- Exercise description
What lines in the entries below contain the word "down"? Copy all of them.

- Task data
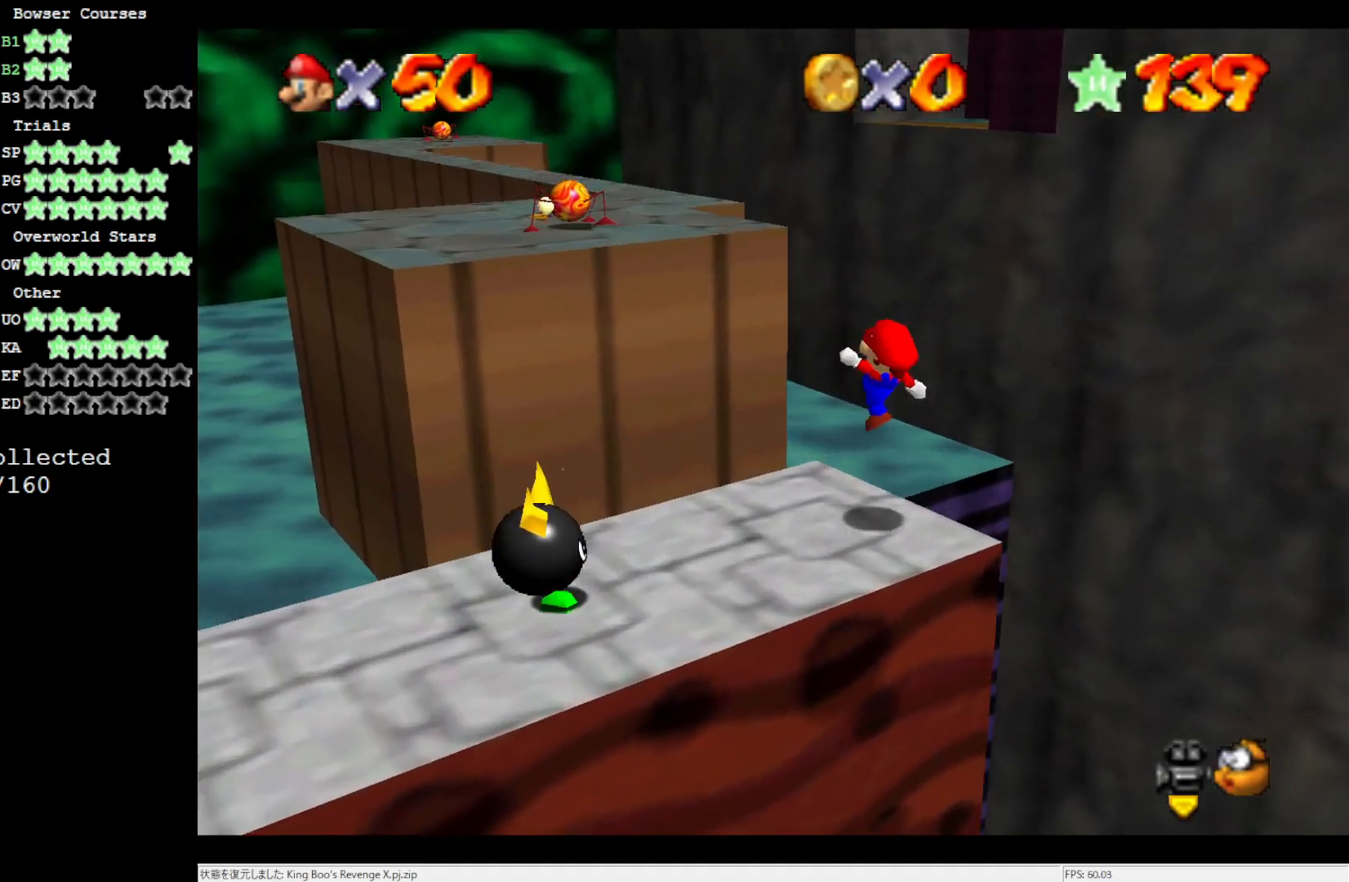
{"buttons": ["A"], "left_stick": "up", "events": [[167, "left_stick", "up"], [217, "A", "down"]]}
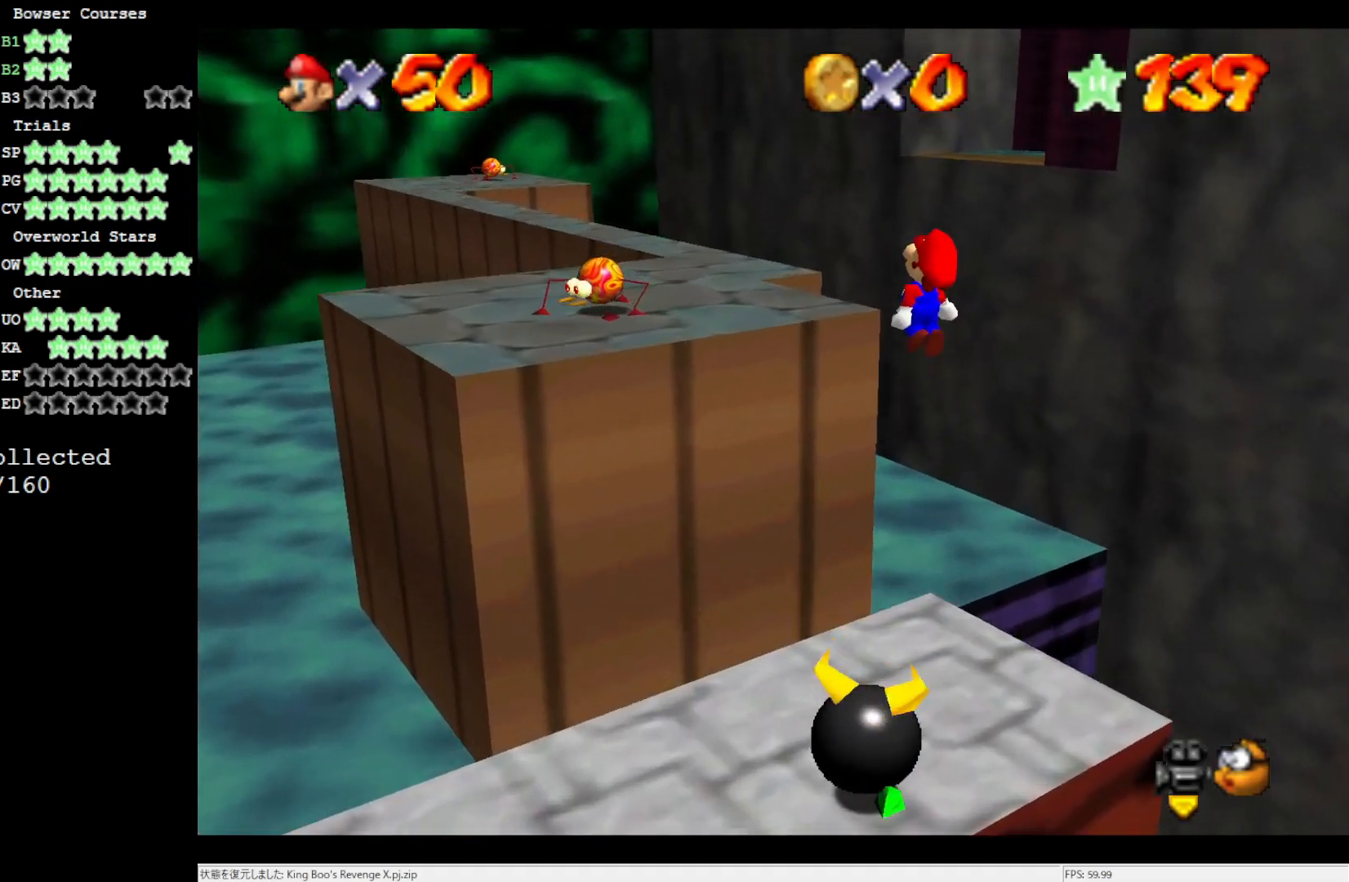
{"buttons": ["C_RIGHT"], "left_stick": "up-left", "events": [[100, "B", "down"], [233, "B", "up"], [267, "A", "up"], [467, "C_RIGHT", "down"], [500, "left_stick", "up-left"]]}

==

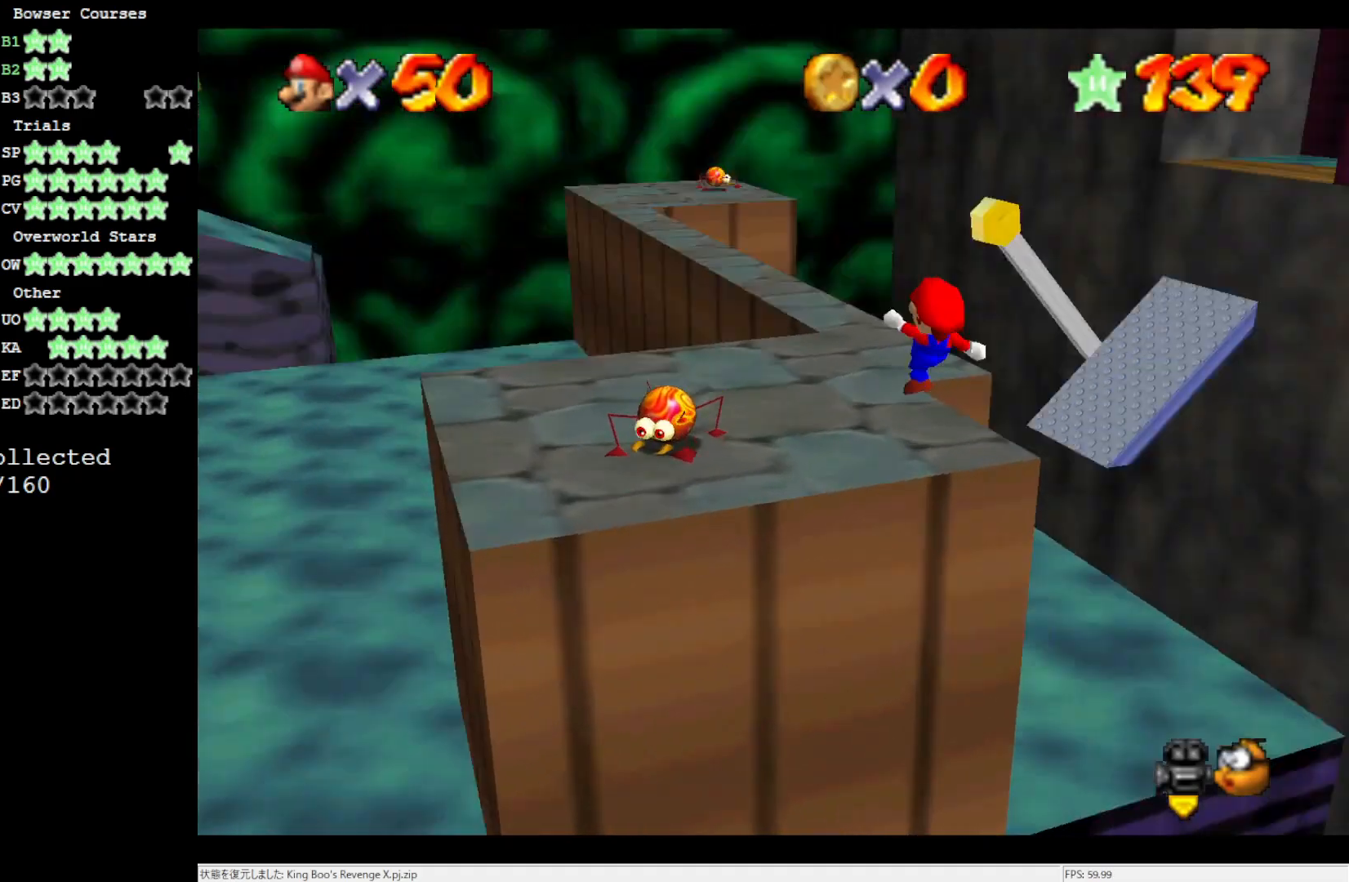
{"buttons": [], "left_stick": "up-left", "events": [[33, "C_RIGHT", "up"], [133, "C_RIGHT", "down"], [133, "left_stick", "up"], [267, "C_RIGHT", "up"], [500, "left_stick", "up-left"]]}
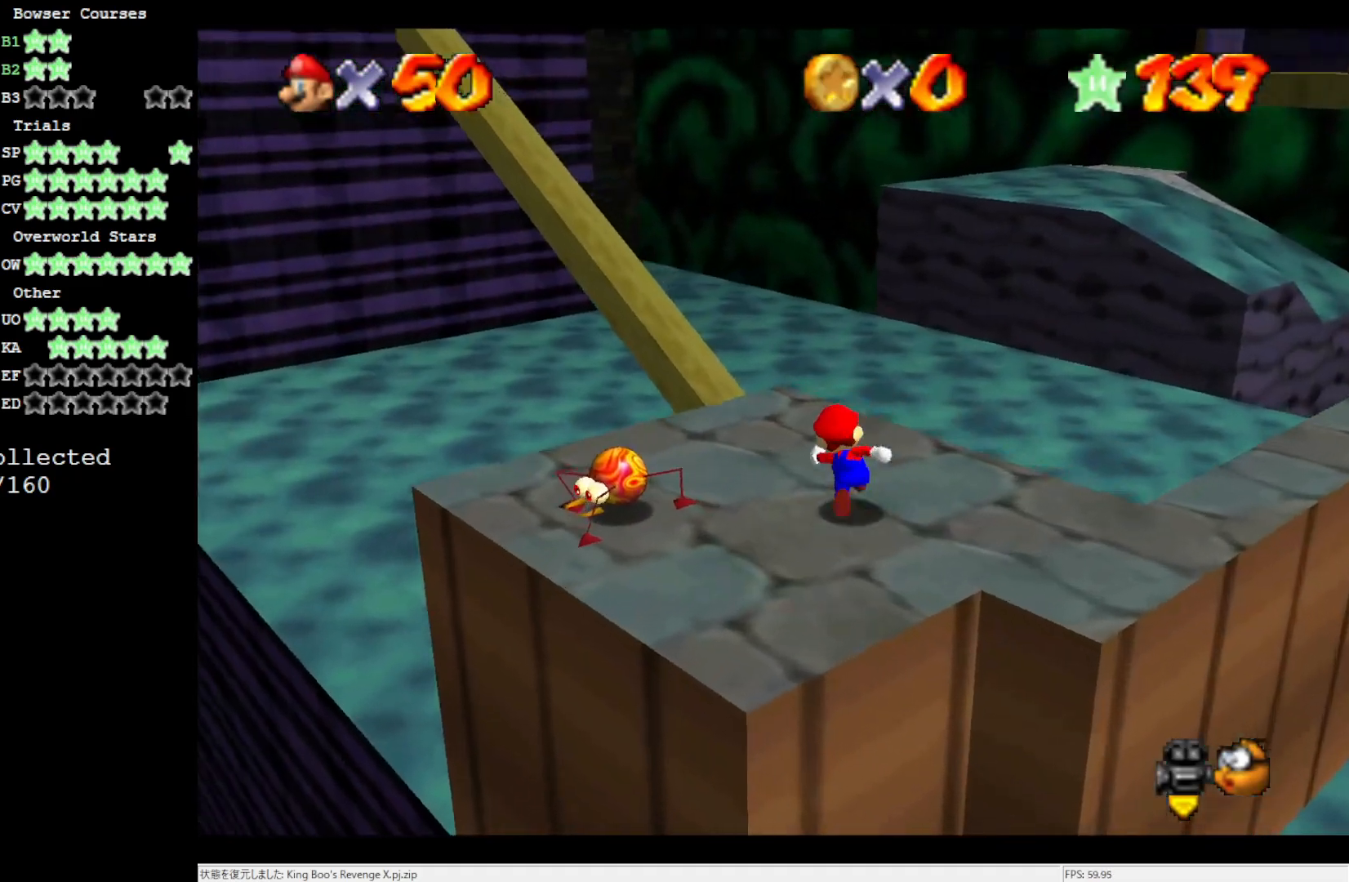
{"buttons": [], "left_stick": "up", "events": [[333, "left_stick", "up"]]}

- Answer section
{"buttons": ["A"], "left_stick": "up", "events": [[167, "left_stick", "up"], [217, "A", "down"]]}
{"buttons": ["C_RIGHT"], "left_stick": "up-left", "events": [[100, "B", "down"], [233, "B", "up"], [267, "A", "up"], [467, "C_RIGHT", "down"], [500, "left_stick", "up-left"]]}
{"buttons": [], "left_stick": "up-left", "events": [[33, "C_RIGHT", "up"], [133, "C_RIGHT", "down"], [133, "left_stick", "up"], [267, "C_RIGHT", "up"], [500, "left_stick", "up-left"]]}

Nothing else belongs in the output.